Erdoğan’s suggestion that Turkish soldiers could be sent to prop up the GNA came on the heels of the signing of an agreement between the Turkish government and the regime in Tripoli providing not only for security assistance, including the right to build Turkish bases in Libya, but also a Memorandum of Understanding delineating a supposed diagonal maritime boundary between the two countries.
The agreement lays claim to a vast stretch of the eastern Mediterranean separating Libya from Turkey, including waters off the Greek island of Crete, Cyprus and Egypt, along with off-shore reserves of oil and natural gas whose worth is estimated in the hundreds of billions of dollars.
Greece expelled the ambassador of the Tripoli government after the signing of the deal and went to the United Nations to challenge the agreement as a violation of international law. The government of Cyprus said it was launching a legal action at the International Court of Justice at the Hague against what it said was Turkey’s violations of its sovereign rights.

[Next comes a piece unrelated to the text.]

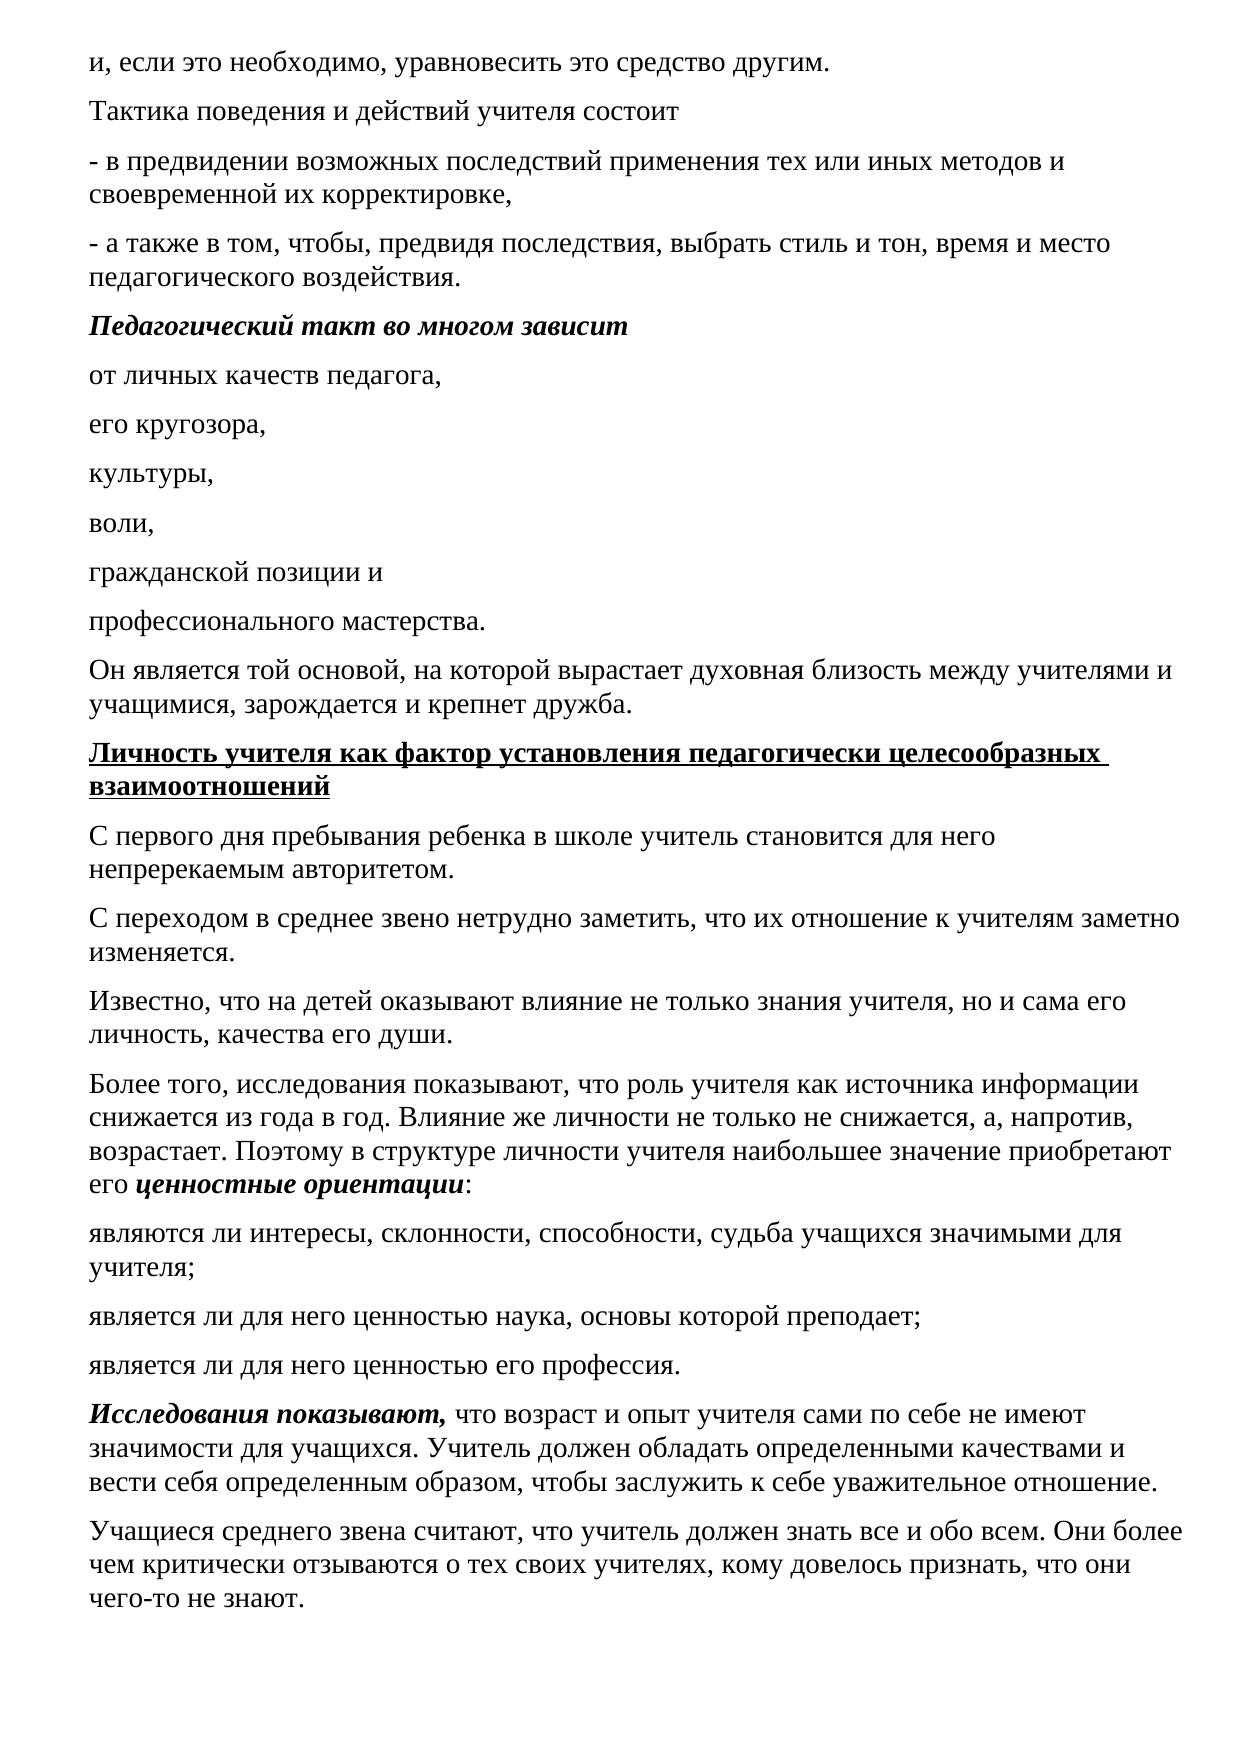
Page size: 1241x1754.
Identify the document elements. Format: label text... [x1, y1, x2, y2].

Turkey’s deal with a regime that appears to be on its last legs in Libya is aimed at bolstering its claims over drilling rights in the area.
“With this new agreement between Turkey and Libya, we can hold joint exploration operations in these exclusive economic zones that we determined. There is no problem,” Erdoğan said Tuesday.
“Other international actors cannot carry out exploration operations in these areas Turkey drew [up] this accord without getting permission. Greek Cyprus, Egypt, Greece and Israel cannot establish a gas transmission line without first getting permission from Turkey,” he added.
Turkey’s Foreign Minister Mevlut Cavusoglu told the pro-government A Haber news network Wednesday that Ankara “has the right to prevent” any unauthorized drilling in the waters that it has claimed. Asked if Turkey would resort to military force to prevent such drilling, he replied, “Of course.”
Cyprus has struck deals with France’s Total and Italy’s ENI energy conglomerates to carry out joint drilling operations in waters that are now claimed by Turkey. Last July, Turkey sent drilling vessels escorted by Turkish warships to carry out exploratory drilling in what Cyprus regards as its exclusive economic zone. Last year, Turkish warships blocked a drill ship leased by ENI from entering waters southeast of Cyprus. Turkey does not recognize the country, claiming a large part of its economic zone as its own based on what it says is its protection of Turkish Cypriots in a breakaway statelet in the island’s north.
The conflict over energy reserves in the eastern Mediterranean and the bloody war in Libya are part of an increasingly unstable situation throughout the region that poses the threat of a region-wide and even global military conflagration.